Un titolo di "Repubblica" ci ha riportati seduti intorno a quel tavolo da gioco, con una sostanziale differenza: non si devono più scovare personaggi bensì persone. Esseri umani in carne ed ossa che una caratteristica ben chiara già la hanno, ovvero non hanno risposto alla chiamata vaccinale e come tali vengono messi tutti in un’unica casella denominata NoVax.

L’autorevole quotidiano del pensiero pandemicamente corretto, ha stabilito che tutti coloro che ad oggi non si sono vaccinati, hanno la licenza di terza media, sono disoccupati e soprattutto hanno disagi abitativi. Avete capito bene, chi non si è ancora presentato all’hub vaccinale, non lo ha fatto perché vittima probabilmente di quel caos comunicativo sui vaccini, da cui "Repubblica" si è prontamente chiamata fuori, bensì è un emarginato sociale.

Quindi i circa 6 milioni di italiani scoperti dal siero sono sicuramente incolti, non lavorano e soprattutto vivono in baracche. Analizzando le cifre, sappiamo che il numero più alto di non vaccinati è tra i 40-49 anni (1.221.454) e tra i 50-59 anni (1.038.570), quindi in parole povere, la generazione di mezza età è rappresentata da una folta platea di nullafacenti dal limitato quoziente intellettivo.

Ora che è stato imposto l’obbligo per i disubbidienti, e non farebbero più notizia le minacce di tenerli chiusi in casa come sorci, sputargli nel piatto al ristorante o sterminarli con il Napalm, bisogna screditarli e denigrarli da un punto di vista sociale e culturale.
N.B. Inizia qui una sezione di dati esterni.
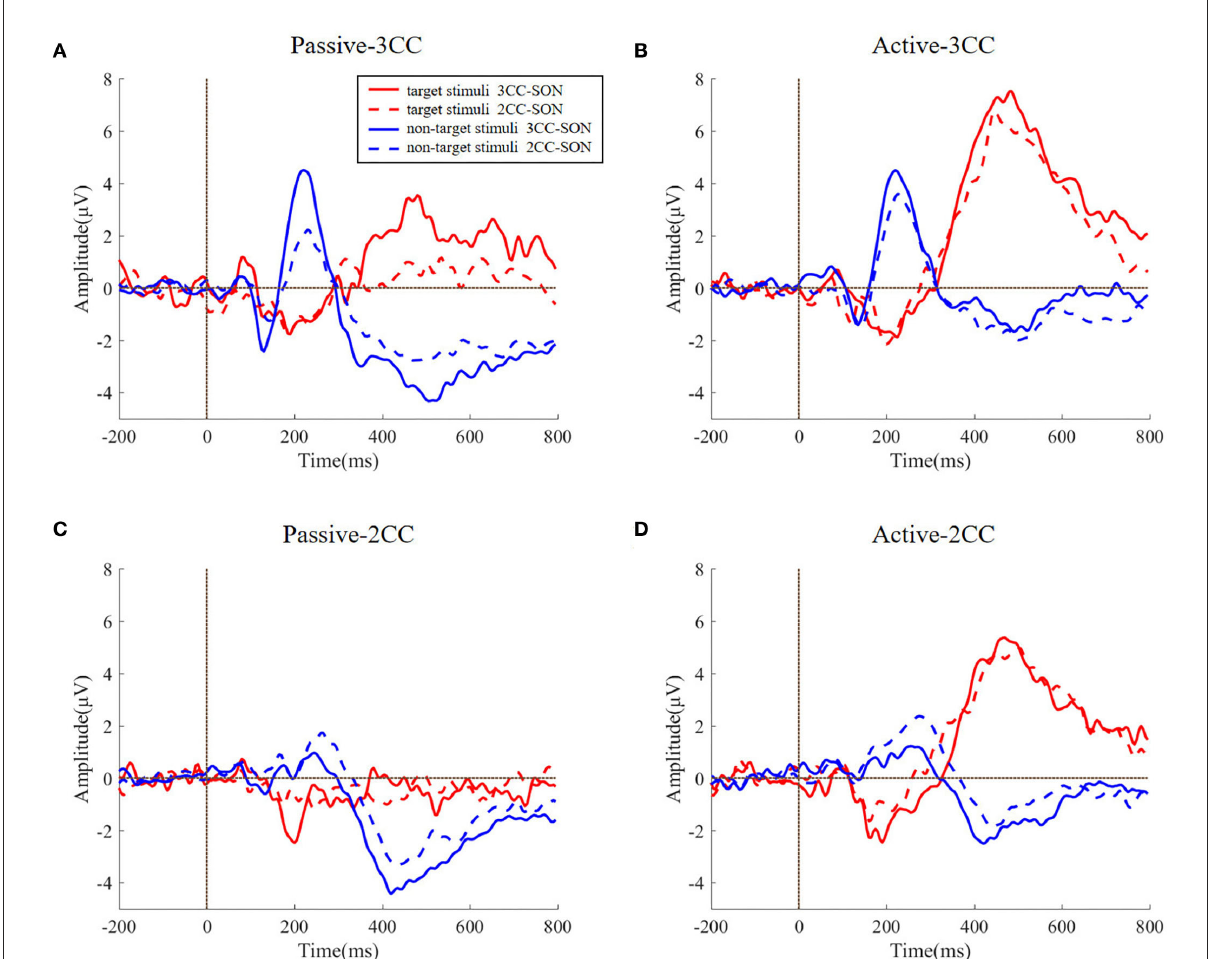
FIGURE5 (A–D) The difference between the ERP evoked by the target stimulus and the non-target stimulus by the length of the subject’s name. The four graphs, respectively, represent four task conditions. Lines of different colors represent different types of stimuli. The abscissa is time (ms) and the ordinate is amplitude ( µ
L’onestà intellettuale che emerge dall’identikit tracciato da "Repubblica" si è assentata per un attimo cedendo il passo ad una sterile retorica smontabile con qualche numero facilmente recuperabile dal web.

Medici, odontoiatri, architetti, notai, insegnanti, professori universitari, liberi professionisti, per fare qualche esempio, compongono le fila di chi ad oggi, risulta ancora non vaccinato e non ci sembrano profili riconducibili all’identikit fornito dal quotidiano di Molinari.
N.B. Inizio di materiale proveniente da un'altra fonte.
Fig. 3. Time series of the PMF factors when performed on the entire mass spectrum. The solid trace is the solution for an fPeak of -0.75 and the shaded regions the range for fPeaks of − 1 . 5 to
Nessuno mette in dubbio che la platea di quei sei milioni di italiani, non preveda all’interno anche nullafacenti, analfabeti, percettori del reddito di cittadinanza e magari occupanti di baracche, però generalizzare ci sembra un po’ troppo ingeneroso e soprattutto non veritiero. Un quotidiano che consuma fiumi di inchiostro e non si risparmia a denunciare le discriminazioni di razza e genere, diventa oggi il paladino di palesi discriminazioni sociali.
La difesa delle minoranze non può essere un esercizio professato a fasi alterne.

Oppure, ribaltando il problema, se veramente i no vax fossero i disagiati della società, come mai non è proprio "Repubblica" a denunciare la campagna di odio e discriminazione messa in atto contro di loro?
Come mai in questi casi a chi sta vivendo un disagio non viene tesa una mano per aiutarlo e sostenerlo, bensì lo si vuole rendere ancora più brutto agli occhi della società? Perché invece di placare la guerra in atto fra guelfi e ghibellini, buoni e cattivi, non si comincia a mettere in atto una campagna di comunicazione atta a sedare gli animi fomentati in quel tutto contro tutti che sta solo incattivendo le persone?
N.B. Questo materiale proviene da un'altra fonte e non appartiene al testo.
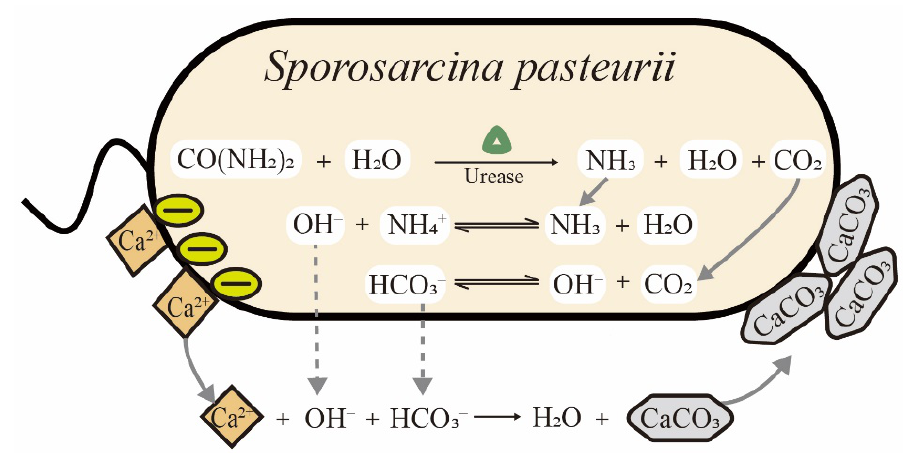
Figure 1. Schematic of microbially induced calcite precipitation (MICP) catalyzed by S. pasteurii cells.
Da chi si erge a paladino del pensiero democratico ci si aspetterebbe una narrazione dove l’uguaglianza dovrebbe essere un diritto inviolabile e l’essere più deboli non può diventare una discriminazione a convenienza. Il doppiopesismo progressista si ritrova nelle parole di Michela Marzano sullo stesso quotidiano rispetto alle molestie del branco di Milano a Capodanno: «La violenza non ha né colore né origine e, per essere eradicata, la si deve sempre condannare indipendentemente da chi la commette». Quella censura che viene esarcebata verso il branco, viene stigmatizzata verso i no vax.